With complementary and alternative therapies being more widely accepted as legitimate medical services by many insurance carriers, clients who have FSA and/or HSA credit or debit cards may be able to use these to cover the expense of their health-related sessions. While most health plans clearly outline qualified medical expenses, the following steps are recommended to ensure approved coverage:
Ask your healthcare provider to write a prescription for the service (Reiki, TRE®, Meditation, Stress Management Consulting,...) that provides the following information:
- Reason for medical necessity (example: 'Anxiety', 'Pain')
- The number of treatments or recommendation frequency and duration (example: 'minimum of 2 sessions per month for 12 months')
- The modality (Reiki, TRE®, Meditation, Stress Management Consulting,...)
- The diagnosis code
- Request an itemized receipt from WMW for your sessions. A customized receipt to support your claim for coverage or reimbursement will be provided for you under your health plan's FSA/HSA and include any session notes, if necessary.
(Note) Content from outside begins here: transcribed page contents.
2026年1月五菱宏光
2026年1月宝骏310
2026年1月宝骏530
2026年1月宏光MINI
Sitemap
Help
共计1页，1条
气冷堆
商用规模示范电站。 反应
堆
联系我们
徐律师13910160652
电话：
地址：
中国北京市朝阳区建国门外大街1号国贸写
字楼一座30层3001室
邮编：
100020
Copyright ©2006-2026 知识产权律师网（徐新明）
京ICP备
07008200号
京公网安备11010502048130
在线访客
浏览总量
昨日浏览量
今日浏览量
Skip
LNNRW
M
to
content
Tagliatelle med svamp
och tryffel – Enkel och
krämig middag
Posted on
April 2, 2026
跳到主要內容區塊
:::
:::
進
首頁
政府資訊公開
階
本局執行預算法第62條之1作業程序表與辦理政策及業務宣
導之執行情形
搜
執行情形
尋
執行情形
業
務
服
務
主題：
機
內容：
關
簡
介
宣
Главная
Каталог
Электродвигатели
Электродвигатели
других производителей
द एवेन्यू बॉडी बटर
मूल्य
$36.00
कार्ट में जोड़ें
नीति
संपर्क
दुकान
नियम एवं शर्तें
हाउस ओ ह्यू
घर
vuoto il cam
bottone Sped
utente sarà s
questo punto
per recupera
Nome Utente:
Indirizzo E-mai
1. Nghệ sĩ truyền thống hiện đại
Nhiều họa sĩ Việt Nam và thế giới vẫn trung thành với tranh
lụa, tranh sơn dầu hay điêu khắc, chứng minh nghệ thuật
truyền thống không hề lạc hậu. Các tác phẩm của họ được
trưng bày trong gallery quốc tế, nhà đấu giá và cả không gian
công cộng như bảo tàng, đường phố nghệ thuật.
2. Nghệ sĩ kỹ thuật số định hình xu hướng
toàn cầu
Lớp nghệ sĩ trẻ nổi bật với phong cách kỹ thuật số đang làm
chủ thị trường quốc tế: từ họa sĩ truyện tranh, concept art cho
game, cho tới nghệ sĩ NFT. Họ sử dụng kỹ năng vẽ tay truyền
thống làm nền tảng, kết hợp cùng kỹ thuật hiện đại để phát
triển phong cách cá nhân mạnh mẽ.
While insurance cards are not accepted, nor do we bill insurance companies directly, or process insurance claims, WMW will support your efforts to seek affordable, health-related complementary and alternative treatments to keep you healthy and feeling your best.
All services that an FSA or HSA card is used for must be for medical care. General health expenses are not qualified expenses. Nontraditional healing treatments provided by professionals may be eligible if provided to treat a specific medical condition. However, the IRS looks at these expenses very closely. The IRS could ask FSA or HSA owners for proof of a medical expense. It's recommended that you familiarize yourself with your specific insurance plan and health savings account and obtain a letter of medical necessity (LMN) and a prescription from a healthcare professional (physician, nurse, or other medical professional). However, be aware that having both of these still doesn't guarantee coverage.
IRS Publication 502 - provides a good definition of a qualified medical expense:
"Medical expenses are the costs of diagnosis, cure, mitigation, treatment, or prevention of disease, and the costs for treatments affecting any part or function of the body. These expenses include payments for legal medical services rendered by physicians, surgeons, dentists, and other medical practitioners. They include the costs of equipment, supplies, and diagnostic devices needed for these purposes. Medical care expenses must be primarily to alleviate or prevent a physical or mental defect or illness. They do not include expenses that are merely beneficial to general health such as vitamins or a vacation."
Stress reduction items are generally not qualified medical expenses because they are designed to improve general health rather than curing a particular illness or condition.